Photographs and antibacterial activity of reduced GdW₁₀O₃₆ NCs after different treatments. (A, C) Photographs and (B, D) survival rates of treated E. coli and S.aureus after exposed to (I) Control, (II) Reduced GdW₁₀O₃₆, (III) H₂O₂, (IV) Reduced GdW₁₀O₃₆+ H₂O₂, (V) Control+NIR, (VI) Reduced GdW₁₀O₃₆+NIR, (VII) H₂O₂ +NIR, and (VIII) GdW₁₀O₃₆ + H₂O₂ +NIR. Conditions: 200 µg/mL reduced GdW₁₀O₃₆, 200 µM H₂O₂, 1 W/cm² 808 nm laser and 15 min. P values were based on the Student's test: *P < 0.05, and **P < 0.01.

Figure 6

Bacterial biofilm elimination effect and images of reduced GdW₁₀O₃₆ NCs after different treatments. (A, C) Bacterial biofilm eradication effect of E. coli and S.aureus bacteria treated with reduced GdW₁₀O₃₆ NCs after after treated with (I) PBS (control), (II) Reduced GdW10, (III) H₂O₂, (IV) Reduced GdW₁₀ + H₂O₂ in the presence or absence of NIR. (B, D) OD₅₉₀ value for evaluating changes in biofilm biomass of E. coli and S.aureus bacteria after different treatments. (E) 3D confocal laser scanning microscopy (CLSM) of biofilms formed from E. coli and S.aureus bacteria treated with reduced GdW₁₀O₃₆ NCs after different treatments. Image sizes: 212.1×212.1 µm. The biofilms were stained with CA. P values were based on the Student's test: *P < 0.05, and **P < 0.01.

Figure 7

Morphology and live/dead staining imaging of E. coli and S. aureus bacteria after different treatments.

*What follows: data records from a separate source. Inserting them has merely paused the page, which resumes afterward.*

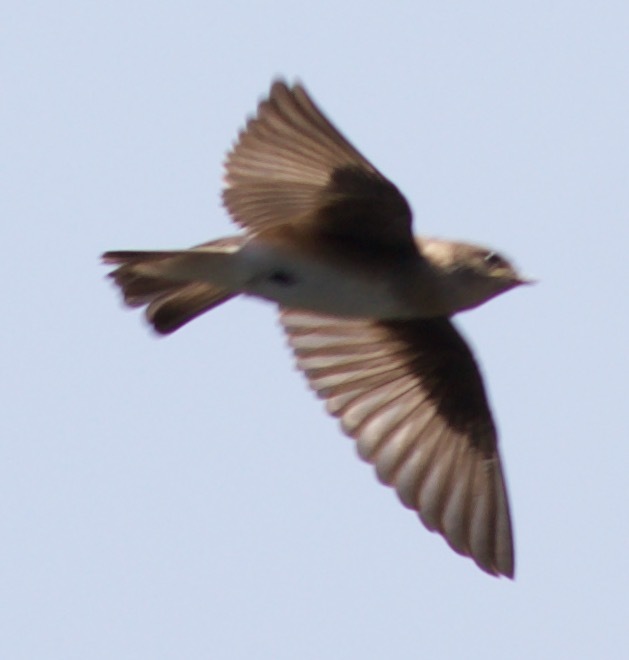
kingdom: Animalia
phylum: Chordata
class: Aves
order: Passeriformes
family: Hirundinidae
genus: Stelgidopteryx
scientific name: Stelgidopteryx serripennis
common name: Northern rough-winged swallow
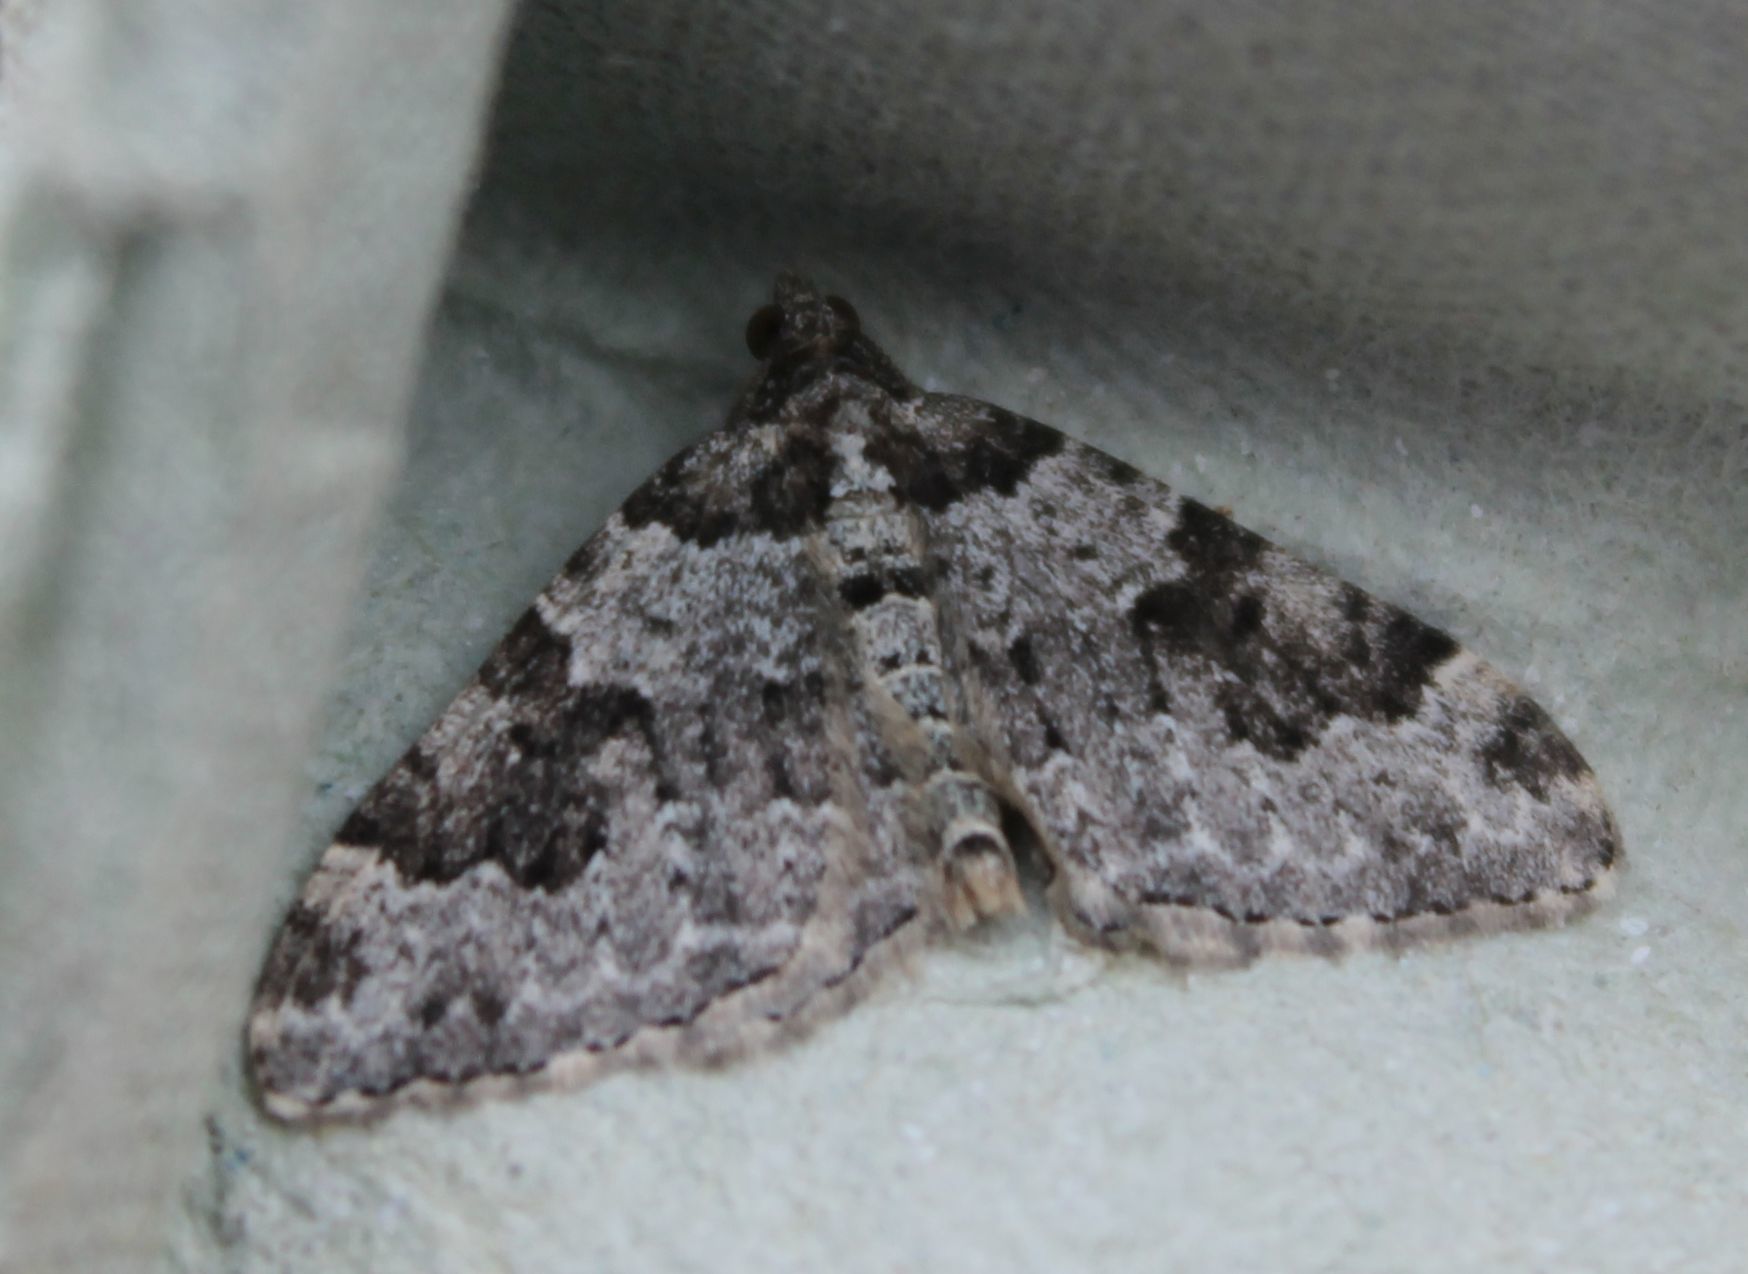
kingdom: Animalia
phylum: Arthropoda
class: Insecta
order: Lepidoptera
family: Geometridae
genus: Xanthorhoe
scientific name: Xanthorhoe fluctuata
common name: Garden carpet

SEM images (A, C) and fluorescent staining photographs (B, D) of E. coli and S. aureus display bacterial membrane changes after different treatments. (I) Control, (II) Reduced GdW₁₀O₃₆, (III) H₂O₂, (IV) Reduced GdW₁₀O₃₆+H₂O₂, (V) Control+NIR, (VI) Reduced GdW₁₀O₃₆+NIR, (VII) H₂O₂ +NIR, and (VIII) GdW₁₀O₃₆ + H₂O₂ +NIR. (A, C: Scale bar represents 2 µm; B, D: Scale bar represents 20 µm).

Figure 8

Wound-healing studies of reduced GdW₁₀O₃₆ NCs after different treatments in vivo. (A) Relative wound area and (B) weight of mice infected with E.coil after different treatments. (C) Photographs and histologic analyses (D) of E. coli- infected wound treated with (I) PBS (control), (II) H₂O₂ , (III) Reduced GdW₁₀, (IV) Reduced GdW₁₀ +NIR, (V) Reduced GdW₁₀ +H₂O₂, and (VI) Reduced GdW₁₀ +NIR+H₂O₂ at days 4 and 10 and their corresponding histologic analyses. P values were based on the Student's test: *P < 0.05, and **P < 0.01.